The thrill is in the human drama, the cast of compromised characters, and the behavior unveiled at the far reaches of the political process. It’s a study in the massive ego required to run for president and the gravitational pull that ego can have, the way it can bend people into its weird, destructive orbit.

Presidential candidates are not all bad people, but they are all, by definition, egotistical people. John Edwards, apparently, had an even bigger ego than most; he was rich and powerful, and he also had that face, that hair, that desirability, as evidenced by Rielle Hunter, a new-age former party girl who aggressively flirted with him at a hotel bar. (Does this ever happen to Mitt Romney? Ron Paul?)

Like many men in his position, Edwards also had his sycophants, including a 101-year-old reclusive heiress named Bunny, who was so personally upset by press about the candidate’s $400 haircuts that she volunteered to pay for the trimmings herself. Later, she would waste her money in a more spectacular fashion, helping Edwards hide his affair with Hunter and the child they had together.

But really, the money was nothing compared to the sacrifice made by the Youngs, Edwards’ once-loyal aide Andrew and his wife, Cherie. For more than a year, they sheltered Hunter from the press, first keeping her in their home — where she was apparently a less-than-gracious houseguest — then taking her on the run, staying in donors’ homes and luxury hotels.

And, most stunningly, they agreed to pretend it was Andrew Young who had the affair, to throw off the scent of the press — because, as Edwards delicately told him, “They don’t give a s—- about you. They want me.”’

This declaration was part of what Young called his boss’s “stump speech,” an impassioned case for why an Edwards presidency was so critical to the future of humanity that Young, a father of three, should debase himself, and humiliate his wife, to make it happen.

“He talked about how this was bigger than all of us,” Young said on the witness stand. “He talked about poverty, about ending the war in Iraq.”

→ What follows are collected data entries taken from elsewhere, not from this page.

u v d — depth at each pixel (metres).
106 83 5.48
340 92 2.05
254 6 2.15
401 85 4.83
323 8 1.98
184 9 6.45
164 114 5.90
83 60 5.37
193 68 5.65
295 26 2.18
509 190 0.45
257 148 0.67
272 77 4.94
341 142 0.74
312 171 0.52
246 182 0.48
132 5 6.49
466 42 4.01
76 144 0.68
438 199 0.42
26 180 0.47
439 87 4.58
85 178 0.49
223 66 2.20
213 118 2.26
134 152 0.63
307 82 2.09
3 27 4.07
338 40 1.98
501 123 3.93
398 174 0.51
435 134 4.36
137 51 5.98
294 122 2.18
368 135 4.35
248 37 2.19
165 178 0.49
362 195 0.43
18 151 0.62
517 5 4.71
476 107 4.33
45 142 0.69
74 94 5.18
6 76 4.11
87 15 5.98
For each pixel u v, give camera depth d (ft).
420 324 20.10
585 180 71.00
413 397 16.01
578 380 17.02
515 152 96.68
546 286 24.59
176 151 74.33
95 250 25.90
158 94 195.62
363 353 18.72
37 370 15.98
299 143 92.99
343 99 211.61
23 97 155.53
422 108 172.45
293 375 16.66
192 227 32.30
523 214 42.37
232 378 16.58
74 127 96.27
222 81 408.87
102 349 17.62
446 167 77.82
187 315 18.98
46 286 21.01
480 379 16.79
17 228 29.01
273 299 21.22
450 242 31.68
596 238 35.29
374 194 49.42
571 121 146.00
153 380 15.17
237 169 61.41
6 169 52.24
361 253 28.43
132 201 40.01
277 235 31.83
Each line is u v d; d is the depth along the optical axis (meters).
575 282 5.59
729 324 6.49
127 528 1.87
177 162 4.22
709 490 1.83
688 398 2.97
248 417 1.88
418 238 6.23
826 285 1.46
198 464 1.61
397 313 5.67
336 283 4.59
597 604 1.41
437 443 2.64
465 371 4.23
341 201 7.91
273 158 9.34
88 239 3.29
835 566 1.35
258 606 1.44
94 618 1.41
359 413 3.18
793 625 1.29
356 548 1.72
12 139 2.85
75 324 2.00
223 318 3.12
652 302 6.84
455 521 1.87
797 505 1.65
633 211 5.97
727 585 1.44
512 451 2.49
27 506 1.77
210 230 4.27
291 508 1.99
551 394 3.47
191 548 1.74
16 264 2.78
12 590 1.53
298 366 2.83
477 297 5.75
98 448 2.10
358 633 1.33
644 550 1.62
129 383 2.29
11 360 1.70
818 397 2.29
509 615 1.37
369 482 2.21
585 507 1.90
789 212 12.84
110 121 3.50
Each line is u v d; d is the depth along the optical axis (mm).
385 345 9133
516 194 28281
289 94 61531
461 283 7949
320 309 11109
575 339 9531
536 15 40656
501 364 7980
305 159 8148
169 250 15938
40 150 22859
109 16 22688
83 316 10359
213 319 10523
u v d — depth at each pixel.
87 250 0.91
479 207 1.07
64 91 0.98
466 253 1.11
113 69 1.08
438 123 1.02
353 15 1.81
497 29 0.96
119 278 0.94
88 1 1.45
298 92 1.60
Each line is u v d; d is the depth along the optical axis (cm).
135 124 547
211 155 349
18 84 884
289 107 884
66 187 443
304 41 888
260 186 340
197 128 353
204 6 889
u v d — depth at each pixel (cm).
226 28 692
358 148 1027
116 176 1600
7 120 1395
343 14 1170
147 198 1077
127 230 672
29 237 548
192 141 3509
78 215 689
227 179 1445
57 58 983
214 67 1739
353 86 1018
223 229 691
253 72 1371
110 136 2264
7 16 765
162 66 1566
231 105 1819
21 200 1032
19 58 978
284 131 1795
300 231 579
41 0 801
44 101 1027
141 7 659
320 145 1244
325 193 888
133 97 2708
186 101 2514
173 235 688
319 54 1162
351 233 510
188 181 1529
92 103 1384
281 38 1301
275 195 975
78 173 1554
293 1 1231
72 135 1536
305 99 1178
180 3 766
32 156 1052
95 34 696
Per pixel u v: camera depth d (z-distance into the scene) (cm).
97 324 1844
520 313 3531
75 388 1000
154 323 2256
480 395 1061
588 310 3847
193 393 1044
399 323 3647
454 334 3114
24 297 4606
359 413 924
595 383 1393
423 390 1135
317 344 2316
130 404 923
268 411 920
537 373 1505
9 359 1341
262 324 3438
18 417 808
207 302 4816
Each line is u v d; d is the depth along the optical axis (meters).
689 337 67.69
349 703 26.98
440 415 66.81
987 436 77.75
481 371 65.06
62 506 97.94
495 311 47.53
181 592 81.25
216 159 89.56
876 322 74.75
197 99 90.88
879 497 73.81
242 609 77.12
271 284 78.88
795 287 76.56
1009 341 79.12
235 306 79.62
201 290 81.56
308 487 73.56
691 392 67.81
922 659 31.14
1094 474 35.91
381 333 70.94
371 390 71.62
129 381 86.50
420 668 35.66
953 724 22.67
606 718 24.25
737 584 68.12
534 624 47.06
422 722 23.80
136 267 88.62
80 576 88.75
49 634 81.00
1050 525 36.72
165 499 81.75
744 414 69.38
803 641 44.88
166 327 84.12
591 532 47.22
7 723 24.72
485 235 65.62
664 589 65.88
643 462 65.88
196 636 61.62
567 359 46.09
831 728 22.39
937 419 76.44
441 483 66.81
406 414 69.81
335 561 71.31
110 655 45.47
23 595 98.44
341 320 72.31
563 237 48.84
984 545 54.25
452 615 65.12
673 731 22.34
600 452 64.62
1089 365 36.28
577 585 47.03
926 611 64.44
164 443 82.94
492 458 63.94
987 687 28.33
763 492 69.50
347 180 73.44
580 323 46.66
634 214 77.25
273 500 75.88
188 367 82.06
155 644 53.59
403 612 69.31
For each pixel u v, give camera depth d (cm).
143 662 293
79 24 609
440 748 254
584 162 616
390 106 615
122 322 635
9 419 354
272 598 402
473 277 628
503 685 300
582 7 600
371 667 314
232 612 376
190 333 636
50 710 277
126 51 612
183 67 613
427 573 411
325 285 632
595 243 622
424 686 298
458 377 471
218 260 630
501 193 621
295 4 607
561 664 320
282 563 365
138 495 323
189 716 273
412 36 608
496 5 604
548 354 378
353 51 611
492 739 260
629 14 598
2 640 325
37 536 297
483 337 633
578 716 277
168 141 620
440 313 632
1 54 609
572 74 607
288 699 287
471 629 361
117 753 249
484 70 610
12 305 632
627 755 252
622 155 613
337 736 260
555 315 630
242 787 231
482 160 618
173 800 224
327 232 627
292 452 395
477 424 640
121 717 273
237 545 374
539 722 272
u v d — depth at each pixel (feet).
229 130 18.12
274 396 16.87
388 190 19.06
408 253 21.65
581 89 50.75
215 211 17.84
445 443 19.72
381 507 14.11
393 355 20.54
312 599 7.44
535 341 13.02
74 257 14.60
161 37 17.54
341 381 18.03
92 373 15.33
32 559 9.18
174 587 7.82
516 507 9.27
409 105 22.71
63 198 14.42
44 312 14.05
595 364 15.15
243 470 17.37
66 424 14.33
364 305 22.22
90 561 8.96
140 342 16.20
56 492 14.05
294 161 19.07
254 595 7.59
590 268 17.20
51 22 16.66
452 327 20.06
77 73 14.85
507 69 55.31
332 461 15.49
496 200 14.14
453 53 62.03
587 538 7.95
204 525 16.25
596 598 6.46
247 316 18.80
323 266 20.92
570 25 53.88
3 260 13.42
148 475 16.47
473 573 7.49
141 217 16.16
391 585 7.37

Cherie Young told jurors she got the same guilt trip: She was told that she and her husband had the most important job in the campaign, and that if she said “no” to the ruse, she would personally jeopardize not just one man’s ambitions, but America’s next best hope.

It’s fascinating, the way the Youngs were made to feel both trivial and crucial: mere satellites in Edwards’ orbit, yet able to reflect some of his light. Presidential candidates are prone to self-aggrandizing talk — i.e. I, Newt Gingrich, and only I, have the capacity to save us all from certain doom.

But while some candidates might actually believe their own hype, it’s less clear what all those aides think: Whether they’re loyalists or mercenaries, how much unsavory behavior they’re willing to overlook in the name of winning. It’s unclear how much the Youngs actually believed in their boss, and how much they simply believed in themselves.

“Being friends with the most powerful person on Earth, there’s a lot of benefits that go along with that, for you and your family,” Andrew Young told the court. And the defense has eagerly pointed out that most of the $925,000 that was supposedly funneled toward the cover-up was, in fact, used to finance the Youngs’ grotesque dream home.

Besides, Andrew Young wasn’t loyal forever: He eventually wrote a tell-all book about the affair, which has been optioned for an Aaron Sorkin movie. The drama is all there, and the mystery, too. Is self-importance always more powerful than self-respect?